Determination of the Global Pattern of Gene Expression in Yeast Cells by Intracellular Levels of Guanine Nucleotides

This paper investigates whether, independently of the supply of any specific nutrient, gene transcription responds to the energy status of the cell by monitoring ATP and GTP levels. Short pathways for the inducible and futile consumption of ATP or GTP were engineered into the yeast Saccharomyces cerevisiae, and the effect of an increased demand for these purine nucleotides on gene transcription was analyzed. The resulting changes in transcription were most consistently associated with changes in GTP and GEC levels, although the reprogramming in gene expression during glucose repression is sensitive to adenine nucleotide levels. The results show that GTP levels play a central role in determining how genes act to respond to changes in energy supply and that any comprehensive understanding of the control of eukaryotic gene expression requires the elucidation of how changes in guanine nucleotide abundance are sensed and transduced to alter the global pattern of transcription.
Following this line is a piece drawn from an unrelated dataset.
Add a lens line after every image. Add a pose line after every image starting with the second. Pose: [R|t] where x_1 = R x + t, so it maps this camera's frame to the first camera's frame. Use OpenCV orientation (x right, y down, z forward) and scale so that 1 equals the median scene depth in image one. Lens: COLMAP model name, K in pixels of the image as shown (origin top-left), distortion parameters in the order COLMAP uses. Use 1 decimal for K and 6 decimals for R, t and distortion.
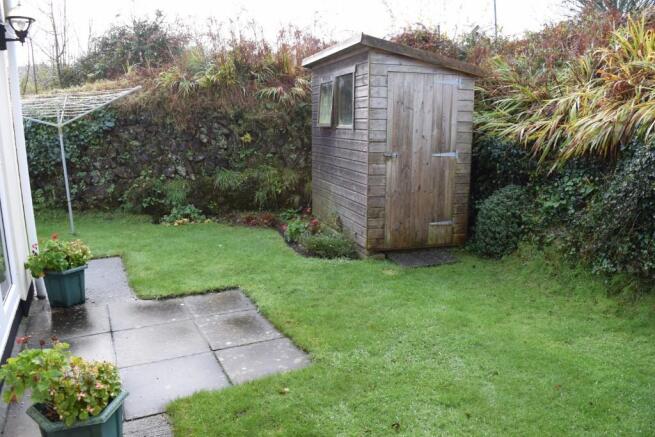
lens RADIAL K [[516.0, 0, 327.3], [0, 516.0, 218.5], [0, 0, 1]] dist [0.000375, -0.000175]
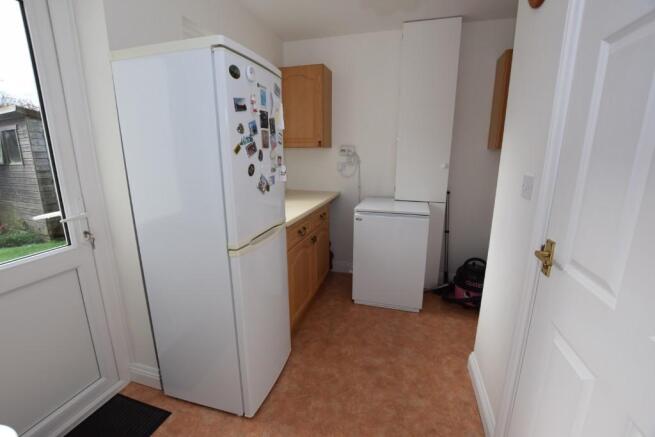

Correlations between gene transcription and the abundance of high-energy purine nucleotides in Saccharomyces cerevisiae have often been noted. However, there has been no systematic investigation of this phenomenon in the absence of confounding factors such as nutrient status and growth rate, and there is little hard evidence for a causal relationship. Whether transcription is fundamentally responsive to prevailing cellular energetic conditions via sensing of intracellular purine nucleotides, independently of specific nutrition, remains an important question. The controlled nutritional environment of chemostat culture revealed a strong correlation between ATP and GTP abundance and the transcription of genes required for growth. Short pathways for the inducible and futile consumption of ATP or GTP were engineered into S. cerevisiae, permitting analysis of the transcriptional effect of an increased demand for these nucleotides. During steady-state growth using the fermentable carbon source glucose, the futile consumption of ATP led to a decrease in intracellular ATP concentration but an increase in GTP and the guanylate energy charge (GEC). Expression of transcripts encoding proteins involved in ribosome biogenesis, and those controlled by promoters subject to SWI/SNF-dependent chromatin remodelling, was correlated with these nucleotide pool changes. Similar nucleotide abundance changes were observed using a nonfermentable carbon source, but an effect on the growth-associated transcriptional programme was absent. Induction of the GTP-cycling pathway had only marginal effects on nucleotide abundance and gene transcription. The transcriptional response of respiring cells to glucose was dampened in chemostats induced for ATP cycling, but not GTP cycling, and this was primarily associated with altered adenine nucleotide levels.